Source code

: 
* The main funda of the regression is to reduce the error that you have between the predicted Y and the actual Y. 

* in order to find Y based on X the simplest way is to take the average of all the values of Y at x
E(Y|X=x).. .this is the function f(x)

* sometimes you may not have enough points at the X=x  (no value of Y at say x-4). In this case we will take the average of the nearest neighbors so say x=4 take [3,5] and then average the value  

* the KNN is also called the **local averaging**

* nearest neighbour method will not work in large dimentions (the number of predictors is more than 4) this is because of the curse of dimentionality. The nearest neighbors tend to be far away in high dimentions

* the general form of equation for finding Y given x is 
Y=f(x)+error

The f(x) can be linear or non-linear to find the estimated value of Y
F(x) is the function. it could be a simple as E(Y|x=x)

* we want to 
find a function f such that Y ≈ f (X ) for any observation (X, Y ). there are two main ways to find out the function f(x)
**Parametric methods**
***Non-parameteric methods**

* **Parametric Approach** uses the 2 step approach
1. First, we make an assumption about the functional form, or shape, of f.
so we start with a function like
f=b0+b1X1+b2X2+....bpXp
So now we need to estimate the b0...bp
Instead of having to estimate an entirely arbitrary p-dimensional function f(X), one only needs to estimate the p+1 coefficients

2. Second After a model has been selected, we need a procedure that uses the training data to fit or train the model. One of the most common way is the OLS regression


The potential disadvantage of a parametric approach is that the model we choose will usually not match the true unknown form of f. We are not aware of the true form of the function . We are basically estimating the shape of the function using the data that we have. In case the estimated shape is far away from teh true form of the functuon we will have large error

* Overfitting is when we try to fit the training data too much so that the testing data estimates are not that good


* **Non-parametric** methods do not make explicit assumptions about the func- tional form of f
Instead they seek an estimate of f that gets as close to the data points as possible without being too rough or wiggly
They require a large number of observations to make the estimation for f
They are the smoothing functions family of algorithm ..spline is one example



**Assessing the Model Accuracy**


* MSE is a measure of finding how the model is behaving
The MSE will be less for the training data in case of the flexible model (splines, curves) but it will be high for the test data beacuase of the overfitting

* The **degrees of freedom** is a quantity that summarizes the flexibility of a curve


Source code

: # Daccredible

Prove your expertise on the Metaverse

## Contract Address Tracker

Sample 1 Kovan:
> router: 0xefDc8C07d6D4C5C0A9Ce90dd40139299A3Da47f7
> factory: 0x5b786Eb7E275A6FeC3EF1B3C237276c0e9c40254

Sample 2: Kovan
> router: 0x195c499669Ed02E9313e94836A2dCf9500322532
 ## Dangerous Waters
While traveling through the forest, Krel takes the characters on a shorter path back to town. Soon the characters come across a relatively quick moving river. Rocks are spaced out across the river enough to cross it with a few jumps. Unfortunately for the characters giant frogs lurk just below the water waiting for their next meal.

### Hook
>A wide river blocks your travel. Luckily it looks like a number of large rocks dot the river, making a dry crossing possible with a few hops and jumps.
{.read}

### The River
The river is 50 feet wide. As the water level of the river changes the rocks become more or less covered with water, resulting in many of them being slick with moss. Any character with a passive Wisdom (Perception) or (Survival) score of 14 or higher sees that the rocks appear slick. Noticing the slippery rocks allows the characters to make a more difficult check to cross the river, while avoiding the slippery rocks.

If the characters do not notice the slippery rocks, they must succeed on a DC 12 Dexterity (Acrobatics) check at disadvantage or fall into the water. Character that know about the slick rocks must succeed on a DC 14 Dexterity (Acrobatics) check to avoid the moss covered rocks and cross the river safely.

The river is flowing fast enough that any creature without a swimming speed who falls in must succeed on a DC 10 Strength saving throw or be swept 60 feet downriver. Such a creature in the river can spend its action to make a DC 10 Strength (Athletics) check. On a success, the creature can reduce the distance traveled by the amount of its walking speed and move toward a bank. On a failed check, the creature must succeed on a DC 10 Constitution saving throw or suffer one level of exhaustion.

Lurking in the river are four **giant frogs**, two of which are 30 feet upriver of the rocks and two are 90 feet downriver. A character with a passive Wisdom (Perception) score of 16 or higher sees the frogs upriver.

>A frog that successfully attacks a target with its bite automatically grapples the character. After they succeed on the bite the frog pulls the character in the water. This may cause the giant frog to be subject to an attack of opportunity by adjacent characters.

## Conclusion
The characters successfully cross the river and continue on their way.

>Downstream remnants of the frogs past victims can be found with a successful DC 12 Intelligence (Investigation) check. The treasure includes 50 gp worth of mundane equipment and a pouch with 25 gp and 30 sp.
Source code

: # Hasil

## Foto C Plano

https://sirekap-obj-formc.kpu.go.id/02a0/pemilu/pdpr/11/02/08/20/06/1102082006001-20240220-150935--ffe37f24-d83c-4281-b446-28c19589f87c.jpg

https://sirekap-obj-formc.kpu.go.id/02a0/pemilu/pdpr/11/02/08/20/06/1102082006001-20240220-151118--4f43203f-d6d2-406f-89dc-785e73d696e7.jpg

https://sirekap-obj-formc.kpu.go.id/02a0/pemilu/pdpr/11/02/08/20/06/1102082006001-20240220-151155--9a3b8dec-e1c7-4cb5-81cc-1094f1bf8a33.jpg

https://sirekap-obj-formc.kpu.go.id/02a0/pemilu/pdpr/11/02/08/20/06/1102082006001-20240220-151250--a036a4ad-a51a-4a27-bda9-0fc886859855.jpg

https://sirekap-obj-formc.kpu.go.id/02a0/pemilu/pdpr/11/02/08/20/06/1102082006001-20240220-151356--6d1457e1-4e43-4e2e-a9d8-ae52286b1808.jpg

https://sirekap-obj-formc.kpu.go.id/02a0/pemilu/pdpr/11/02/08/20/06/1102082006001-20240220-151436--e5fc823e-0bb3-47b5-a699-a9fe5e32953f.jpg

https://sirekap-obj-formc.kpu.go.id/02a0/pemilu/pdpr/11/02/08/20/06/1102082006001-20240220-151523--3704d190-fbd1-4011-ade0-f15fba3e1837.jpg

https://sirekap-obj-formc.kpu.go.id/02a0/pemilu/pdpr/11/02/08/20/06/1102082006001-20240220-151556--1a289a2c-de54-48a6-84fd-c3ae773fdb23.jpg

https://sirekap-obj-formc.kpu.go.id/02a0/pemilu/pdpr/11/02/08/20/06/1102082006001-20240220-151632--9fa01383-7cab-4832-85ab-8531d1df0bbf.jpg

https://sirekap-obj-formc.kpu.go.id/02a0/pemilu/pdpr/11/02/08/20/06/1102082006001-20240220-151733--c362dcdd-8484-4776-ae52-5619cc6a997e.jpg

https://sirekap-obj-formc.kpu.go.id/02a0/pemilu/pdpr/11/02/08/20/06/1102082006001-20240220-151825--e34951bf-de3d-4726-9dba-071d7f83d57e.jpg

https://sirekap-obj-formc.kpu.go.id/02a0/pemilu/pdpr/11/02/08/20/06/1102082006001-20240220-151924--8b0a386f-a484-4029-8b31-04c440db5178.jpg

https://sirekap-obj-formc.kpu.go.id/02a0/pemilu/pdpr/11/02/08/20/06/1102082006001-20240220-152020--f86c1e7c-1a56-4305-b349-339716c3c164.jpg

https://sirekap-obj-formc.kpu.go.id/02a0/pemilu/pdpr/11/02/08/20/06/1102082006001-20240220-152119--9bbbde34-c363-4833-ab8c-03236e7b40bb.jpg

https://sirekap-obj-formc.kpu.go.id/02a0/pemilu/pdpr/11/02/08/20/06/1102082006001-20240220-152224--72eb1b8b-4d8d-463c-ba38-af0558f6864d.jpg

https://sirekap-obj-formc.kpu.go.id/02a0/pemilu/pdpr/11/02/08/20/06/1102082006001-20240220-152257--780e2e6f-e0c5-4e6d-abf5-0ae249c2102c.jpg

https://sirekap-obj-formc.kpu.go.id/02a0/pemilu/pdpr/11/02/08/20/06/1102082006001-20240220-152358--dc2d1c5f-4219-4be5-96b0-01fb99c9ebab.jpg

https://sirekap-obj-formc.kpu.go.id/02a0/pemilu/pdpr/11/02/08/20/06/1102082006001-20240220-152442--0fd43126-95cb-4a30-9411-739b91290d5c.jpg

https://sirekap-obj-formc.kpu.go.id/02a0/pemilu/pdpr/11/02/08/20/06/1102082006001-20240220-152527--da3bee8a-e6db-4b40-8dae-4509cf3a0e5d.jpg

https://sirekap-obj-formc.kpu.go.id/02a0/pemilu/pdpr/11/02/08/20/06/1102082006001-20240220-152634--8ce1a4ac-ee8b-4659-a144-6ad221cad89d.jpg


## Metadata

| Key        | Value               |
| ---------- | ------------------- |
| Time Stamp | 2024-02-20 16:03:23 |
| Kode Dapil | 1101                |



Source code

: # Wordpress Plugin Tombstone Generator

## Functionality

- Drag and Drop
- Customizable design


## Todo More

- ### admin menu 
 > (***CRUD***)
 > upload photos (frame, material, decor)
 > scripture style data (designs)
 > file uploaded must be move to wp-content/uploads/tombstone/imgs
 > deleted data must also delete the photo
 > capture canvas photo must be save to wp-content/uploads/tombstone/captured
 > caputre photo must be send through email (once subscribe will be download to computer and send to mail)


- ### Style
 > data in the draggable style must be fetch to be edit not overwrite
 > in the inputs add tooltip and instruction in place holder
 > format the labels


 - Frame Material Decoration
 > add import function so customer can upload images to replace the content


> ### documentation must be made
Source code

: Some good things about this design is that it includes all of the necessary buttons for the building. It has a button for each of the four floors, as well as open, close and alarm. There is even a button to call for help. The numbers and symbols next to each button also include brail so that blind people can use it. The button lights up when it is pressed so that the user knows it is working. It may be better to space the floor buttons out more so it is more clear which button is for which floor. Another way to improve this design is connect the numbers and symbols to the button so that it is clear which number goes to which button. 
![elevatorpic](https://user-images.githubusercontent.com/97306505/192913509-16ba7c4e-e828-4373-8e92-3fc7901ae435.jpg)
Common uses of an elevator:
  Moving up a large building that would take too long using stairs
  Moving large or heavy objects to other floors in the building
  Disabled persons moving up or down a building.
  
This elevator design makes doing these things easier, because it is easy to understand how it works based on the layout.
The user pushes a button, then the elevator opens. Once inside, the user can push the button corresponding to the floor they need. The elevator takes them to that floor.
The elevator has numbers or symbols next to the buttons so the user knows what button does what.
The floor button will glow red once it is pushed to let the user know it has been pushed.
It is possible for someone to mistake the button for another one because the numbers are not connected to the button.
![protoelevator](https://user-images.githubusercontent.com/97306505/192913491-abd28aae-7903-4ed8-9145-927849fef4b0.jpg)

● **WORK INSTRUCTION**:
Transcribe the records word for word, from their first line through the line containing "average the value", including both of those lines.

● **THE ANSWER**:
Source code

: 
* The main funda of the regression is to reduce the error that you have between the predicted Y and the actual Y. 

* in order to find Y based on X the simplest way is to take the average of all the values of Y at x
E(Y|X=x).. .this is the function f(x)

* sometimes you may not have enough points at the X=x  (no value of Y at say x-4). In this case we will take the average of the nearest neighbors so say x=4 take [3,5] and then average the value  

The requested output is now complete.